** TEXT SECTION follows **

Retired New York Times journalist uncovers the stories of MIT
December 21, 2010

When journalist Karen Arenson accepted the New York Times’ higher-education beat, the job came with a caveat: she had to cut volunteer ties to the Institute. That was 1996, and she was partway through her yearlong term as Alumni Association president and serving on the MIT Corporation. Volunteering had been an interest for her and her husband, Greg Arenson ‘70, since graduation. She’d held leadership roles for her class and the New York MIT club, served on the Corporation’s executive committee, and interviewed prospective students.

The Times let her finish her Alumni Association presidency, but she resigned from other volunteer roles. Before long, her stories were helping boost the paper’s reputation for higher-education coverage. Arenson was one of the first mainstream-press journalists to uncover startling trends in early-decision admissions and aggressive endowment management. “Because I like to look at data, I tend to see things others might not,” she says.

Though Arenson had been editor of her high-school paper and managing editor of the Tech, she always considered journalism a side interest. She majored in economics at MIT and received a master’s in public policy at Harvard. But her perspective changed when she landed a summer internship surveying delegates to the 1972 Republican National Convention for the Miami Herald. “I liked the way journalism got me out and talking to people and in the middle of things,” she says.

** End of TEXT SECTION **
** INFORMATION follows **

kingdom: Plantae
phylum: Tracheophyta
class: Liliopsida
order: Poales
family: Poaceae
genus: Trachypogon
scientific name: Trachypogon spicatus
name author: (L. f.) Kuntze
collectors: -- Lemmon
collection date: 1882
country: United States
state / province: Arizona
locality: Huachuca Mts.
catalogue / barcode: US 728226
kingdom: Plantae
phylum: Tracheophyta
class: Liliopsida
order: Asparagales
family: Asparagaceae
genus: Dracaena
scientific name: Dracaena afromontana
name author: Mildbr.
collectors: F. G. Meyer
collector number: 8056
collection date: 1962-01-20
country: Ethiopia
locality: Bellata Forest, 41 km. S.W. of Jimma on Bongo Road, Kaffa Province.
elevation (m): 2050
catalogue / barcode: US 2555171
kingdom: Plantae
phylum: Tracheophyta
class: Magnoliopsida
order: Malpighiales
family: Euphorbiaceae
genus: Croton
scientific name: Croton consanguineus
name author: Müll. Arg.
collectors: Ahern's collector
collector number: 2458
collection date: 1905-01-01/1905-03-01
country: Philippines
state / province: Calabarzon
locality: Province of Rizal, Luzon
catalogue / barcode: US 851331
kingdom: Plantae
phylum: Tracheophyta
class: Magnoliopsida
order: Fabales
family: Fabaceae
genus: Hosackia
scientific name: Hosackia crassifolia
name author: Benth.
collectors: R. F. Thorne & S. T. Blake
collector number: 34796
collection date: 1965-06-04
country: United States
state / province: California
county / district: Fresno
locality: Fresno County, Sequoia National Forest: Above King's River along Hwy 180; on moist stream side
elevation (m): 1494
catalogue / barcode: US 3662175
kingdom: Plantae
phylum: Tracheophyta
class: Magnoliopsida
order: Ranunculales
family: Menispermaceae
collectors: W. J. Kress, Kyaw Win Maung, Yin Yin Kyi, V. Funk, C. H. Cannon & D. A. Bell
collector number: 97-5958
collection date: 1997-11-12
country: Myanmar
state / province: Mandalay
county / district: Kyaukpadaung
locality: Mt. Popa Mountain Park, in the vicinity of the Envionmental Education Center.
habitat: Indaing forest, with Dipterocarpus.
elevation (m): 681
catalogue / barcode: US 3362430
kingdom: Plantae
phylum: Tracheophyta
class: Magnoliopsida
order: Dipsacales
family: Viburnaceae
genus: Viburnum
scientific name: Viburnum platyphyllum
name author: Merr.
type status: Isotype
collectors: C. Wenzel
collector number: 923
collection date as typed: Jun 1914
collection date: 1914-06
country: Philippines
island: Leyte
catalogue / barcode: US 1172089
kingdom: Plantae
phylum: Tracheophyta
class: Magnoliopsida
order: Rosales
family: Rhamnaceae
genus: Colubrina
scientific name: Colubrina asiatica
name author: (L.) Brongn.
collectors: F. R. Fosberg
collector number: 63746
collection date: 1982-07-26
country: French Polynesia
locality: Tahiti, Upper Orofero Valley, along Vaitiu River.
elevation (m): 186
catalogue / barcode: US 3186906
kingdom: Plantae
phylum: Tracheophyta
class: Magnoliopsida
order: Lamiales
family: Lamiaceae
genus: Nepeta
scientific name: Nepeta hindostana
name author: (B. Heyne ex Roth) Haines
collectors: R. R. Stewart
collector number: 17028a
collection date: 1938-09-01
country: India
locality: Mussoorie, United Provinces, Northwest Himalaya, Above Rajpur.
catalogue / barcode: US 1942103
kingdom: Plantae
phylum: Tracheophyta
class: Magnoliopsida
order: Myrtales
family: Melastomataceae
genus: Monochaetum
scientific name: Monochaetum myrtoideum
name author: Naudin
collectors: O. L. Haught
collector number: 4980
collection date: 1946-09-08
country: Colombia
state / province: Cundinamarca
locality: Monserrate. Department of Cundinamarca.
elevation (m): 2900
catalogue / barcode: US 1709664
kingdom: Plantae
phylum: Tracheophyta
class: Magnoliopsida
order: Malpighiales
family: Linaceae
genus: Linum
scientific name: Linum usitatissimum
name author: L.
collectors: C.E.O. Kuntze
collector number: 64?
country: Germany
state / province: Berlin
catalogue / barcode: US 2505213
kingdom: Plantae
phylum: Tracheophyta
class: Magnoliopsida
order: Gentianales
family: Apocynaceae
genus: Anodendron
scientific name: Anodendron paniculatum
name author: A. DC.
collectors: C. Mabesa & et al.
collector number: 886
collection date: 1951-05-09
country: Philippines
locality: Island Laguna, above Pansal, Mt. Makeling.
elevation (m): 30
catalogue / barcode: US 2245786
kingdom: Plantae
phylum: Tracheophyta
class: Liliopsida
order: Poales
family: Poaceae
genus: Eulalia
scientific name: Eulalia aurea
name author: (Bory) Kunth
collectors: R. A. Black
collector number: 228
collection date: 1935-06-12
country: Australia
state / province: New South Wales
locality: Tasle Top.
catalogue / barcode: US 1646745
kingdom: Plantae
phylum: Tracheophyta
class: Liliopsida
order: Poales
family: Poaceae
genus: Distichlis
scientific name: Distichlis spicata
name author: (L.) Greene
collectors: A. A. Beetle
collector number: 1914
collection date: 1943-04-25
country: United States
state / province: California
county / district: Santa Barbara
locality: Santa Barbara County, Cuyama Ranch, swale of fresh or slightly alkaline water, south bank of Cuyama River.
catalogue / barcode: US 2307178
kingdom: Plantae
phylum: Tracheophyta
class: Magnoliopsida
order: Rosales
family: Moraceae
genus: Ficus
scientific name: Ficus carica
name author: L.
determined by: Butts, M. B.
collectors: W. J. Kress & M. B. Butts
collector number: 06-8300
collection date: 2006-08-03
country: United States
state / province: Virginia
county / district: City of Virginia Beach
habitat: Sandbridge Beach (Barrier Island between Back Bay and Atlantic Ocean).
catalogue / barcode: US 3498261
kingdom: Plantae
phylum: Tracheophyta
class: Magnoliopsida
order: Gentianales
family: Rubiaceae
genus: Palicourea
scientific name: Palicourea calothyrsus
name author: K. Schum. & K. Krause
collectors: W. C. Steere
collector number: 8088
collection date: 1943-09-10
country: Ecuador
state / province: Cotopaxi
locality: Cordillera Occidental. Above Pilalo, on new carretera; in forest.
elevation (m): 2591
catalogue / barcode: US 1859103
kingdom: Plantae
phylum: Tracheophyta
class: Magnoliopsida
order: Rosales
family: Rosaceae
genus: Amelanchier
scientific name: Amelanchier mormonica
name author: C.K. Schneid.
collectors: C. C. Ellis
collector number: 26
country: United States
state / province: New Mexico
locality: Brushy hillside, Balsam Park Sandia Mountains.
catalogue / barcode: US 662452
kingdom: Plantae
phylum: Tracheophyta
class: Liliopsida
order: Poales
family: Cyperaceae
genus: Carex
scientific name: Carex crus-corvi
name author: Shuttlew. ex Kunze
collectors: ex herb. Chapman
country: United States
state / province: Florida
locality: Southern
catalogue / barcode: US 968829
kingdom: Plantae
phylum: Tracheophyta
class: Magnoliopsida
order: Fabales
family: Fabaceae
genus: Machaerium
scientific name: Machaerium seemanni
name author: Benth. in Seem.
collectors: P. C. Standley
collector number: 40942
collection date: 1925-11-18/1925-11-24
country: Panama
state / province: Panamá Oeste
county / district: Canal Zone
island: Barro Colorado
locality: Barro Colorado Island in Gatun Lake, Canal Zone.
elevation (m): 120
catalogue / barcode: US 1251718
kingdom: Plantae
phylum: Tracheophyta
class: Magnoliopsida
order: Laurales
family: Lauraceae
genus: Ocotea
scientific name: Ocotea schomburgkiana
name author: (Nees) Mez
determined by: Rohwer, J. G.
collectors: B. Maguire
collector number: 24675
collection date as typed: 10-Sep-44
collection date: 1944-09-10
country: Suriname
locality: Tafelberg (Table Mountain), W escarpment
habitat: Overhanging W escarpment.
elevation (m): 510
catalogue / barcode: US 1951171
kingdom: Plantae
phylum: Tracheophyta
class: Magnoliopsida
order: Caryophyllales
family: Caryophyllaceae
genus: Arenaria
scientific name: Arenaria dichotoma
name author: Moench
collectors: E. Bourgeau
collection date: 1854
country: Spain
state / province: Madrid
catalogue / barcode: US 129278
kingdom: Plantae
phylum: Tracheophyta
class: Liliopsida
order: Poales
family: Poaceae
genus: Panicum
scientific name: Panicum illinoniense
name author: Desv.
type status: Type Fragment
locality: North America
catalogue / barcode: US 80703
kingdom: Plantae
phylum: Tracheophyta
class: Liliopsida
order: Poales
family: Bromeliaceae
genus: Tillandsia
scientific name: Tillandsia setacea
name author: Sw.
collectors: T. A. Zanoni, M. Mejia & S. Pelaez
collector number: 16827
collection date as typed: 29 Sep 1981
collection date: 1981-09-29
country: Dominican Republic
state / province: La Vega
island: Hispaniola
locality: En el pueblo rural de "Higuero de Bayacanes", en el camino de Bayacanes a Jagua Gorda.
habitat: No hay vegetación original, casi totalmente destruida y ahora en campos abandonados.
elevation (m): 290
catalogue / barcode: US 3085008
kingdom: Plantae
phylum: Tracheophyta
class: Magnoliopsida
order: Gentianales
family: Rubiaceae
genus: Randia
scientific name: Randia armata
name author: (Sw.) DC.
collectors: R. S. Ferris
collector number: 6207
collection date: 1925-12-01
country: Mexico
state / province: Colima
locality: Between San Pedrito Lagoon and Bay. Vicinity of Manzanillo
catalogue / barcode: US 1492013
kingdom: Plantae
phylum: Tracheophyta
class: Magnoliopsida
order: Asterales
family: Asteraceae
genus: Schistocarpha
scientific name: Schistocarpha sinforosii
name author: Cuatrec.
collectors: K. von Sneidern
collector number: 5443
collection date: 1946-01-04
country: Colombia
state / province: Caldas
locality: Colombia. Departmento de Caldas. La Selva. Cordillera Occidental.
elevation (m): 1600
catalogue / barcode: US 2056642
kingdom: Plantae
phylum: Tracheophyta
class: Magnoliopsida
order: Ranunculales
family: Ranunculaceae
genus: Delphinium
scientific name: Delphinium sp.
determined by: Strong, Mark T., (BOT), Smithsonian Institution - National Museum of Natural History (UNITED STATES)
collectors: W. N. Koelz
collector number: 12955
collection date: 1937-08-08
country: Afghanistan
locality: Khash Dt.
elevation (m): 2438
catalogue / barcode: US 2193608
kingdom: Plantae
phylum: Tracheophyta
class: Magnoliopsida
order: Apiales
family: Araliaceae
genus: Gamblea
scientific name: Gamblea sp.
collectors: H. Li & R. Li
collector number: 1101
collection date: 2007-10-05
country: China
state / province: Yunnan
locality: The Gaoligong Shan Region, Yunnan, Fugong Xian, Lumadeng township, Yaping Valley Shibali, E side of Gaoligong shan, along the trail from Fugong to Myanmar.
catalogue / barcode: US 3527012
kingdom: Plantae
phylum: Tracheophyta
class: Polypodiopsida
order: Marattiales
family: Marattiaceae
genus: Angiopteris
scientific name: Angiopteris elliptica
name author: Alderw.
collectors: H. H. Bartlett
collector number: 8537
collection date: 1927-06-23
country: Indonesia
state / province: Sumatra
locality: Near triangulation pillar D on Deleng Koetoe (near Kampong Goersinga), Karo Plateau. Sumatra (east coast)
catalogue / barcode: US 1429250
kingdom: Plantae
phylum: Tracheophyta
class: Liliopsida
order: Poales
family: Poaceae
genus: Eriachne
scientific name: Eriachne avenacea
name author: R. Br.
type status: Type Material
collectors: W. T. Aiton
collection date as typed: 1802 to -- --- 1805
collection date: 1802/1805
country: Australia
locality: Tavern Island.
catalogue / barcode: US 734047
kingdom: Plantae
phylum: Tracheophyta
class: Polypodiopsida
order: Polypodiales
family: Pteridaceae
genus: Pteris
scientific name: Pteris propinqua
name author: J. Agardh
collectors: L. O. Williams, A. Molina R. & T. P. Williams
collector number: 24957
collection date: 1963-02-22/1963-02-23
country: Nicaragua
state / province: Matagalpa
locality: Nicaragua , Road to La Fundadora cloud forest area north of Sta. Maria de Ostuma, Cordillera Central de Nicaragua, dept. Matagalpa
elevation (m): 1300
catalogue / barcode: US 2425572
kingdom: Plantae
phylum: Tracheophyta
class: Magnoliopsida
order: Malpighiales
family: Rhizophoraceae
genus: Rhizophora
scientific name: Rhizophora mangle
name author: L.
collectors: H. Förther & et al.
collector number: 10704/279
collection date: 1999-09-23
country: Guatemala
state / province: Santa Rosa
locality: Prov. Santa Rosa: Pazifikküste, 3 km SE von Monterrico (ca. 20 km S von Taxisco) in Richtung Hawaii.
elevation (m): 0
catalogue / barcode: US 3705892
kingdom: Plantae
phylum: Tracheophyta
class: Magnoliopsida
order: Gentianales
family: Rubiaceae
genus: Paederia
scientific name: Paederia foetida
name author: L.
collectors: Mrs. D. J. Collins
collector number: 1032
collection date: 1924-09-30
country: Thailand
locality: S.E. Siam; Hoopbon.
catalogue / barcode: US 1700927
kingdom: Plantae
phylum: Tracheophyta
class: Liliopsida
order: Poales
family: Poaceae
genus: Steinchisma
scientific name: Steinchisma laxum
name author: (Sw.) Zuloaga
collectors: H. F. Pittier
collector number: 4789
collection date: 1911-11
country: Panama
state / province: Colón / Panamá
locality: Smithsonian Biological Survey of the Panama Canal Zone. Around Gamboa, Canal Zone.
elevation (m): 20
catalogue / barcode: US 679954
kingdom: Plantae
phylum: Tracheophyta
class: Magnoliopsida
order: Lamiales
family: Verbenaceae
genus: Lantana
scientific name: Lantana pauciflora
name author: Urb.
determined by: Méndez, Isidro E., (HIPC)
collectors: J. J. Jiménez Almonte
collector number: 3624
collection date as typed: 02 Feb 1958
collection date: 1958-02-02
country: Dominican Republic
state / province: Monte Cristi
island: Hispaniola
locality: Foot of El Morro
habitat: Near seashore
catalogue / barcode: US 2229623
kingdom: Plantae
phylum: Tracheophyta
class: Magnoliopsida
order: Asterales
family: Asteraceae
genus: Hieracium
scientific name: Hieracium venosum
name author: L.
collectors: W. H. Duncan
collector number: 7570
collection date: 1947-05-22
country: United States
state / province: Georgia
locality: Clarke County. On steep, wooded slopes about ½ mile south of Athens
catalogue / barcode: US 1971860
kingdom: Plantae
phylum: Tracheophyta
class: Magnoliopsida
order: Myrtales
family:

** End of INFORMATION **

### WORK REQUEST 1
Please copy the passage of the Arenson profile word for word, starting with "When journalist Karen" and going on through "interviewed prospective students.".
### WORK REQUEST 2
Answer these questions from the Arenson profile:
(a) In what year did Arenson accept the New York Times' higher-education beat?
(b) What did she major in at MIT?
(c) For which newspaper did she survey delegates to the 1972 Republican National Convention?

### ANSWER 1
When journalist Karen Arenson accepted the New York Times’ higher-education beat, the job came with a caveat: she had to cut volunteer ties to the Institute. That was 1996, and she was partway through her yearlong term as Alumni Association president and serving on the MIT Corporation. Volunteering had been an interest for her and her husband, Greg Arenson ‘70, since graduation. She’d held leadership roles for her class and the New York MIT club, served on the Corporation’s executive committee, and interviewed prospective students.

### ANSWER 2
(a) 1996
(b) Economics
(c) The Miami Herald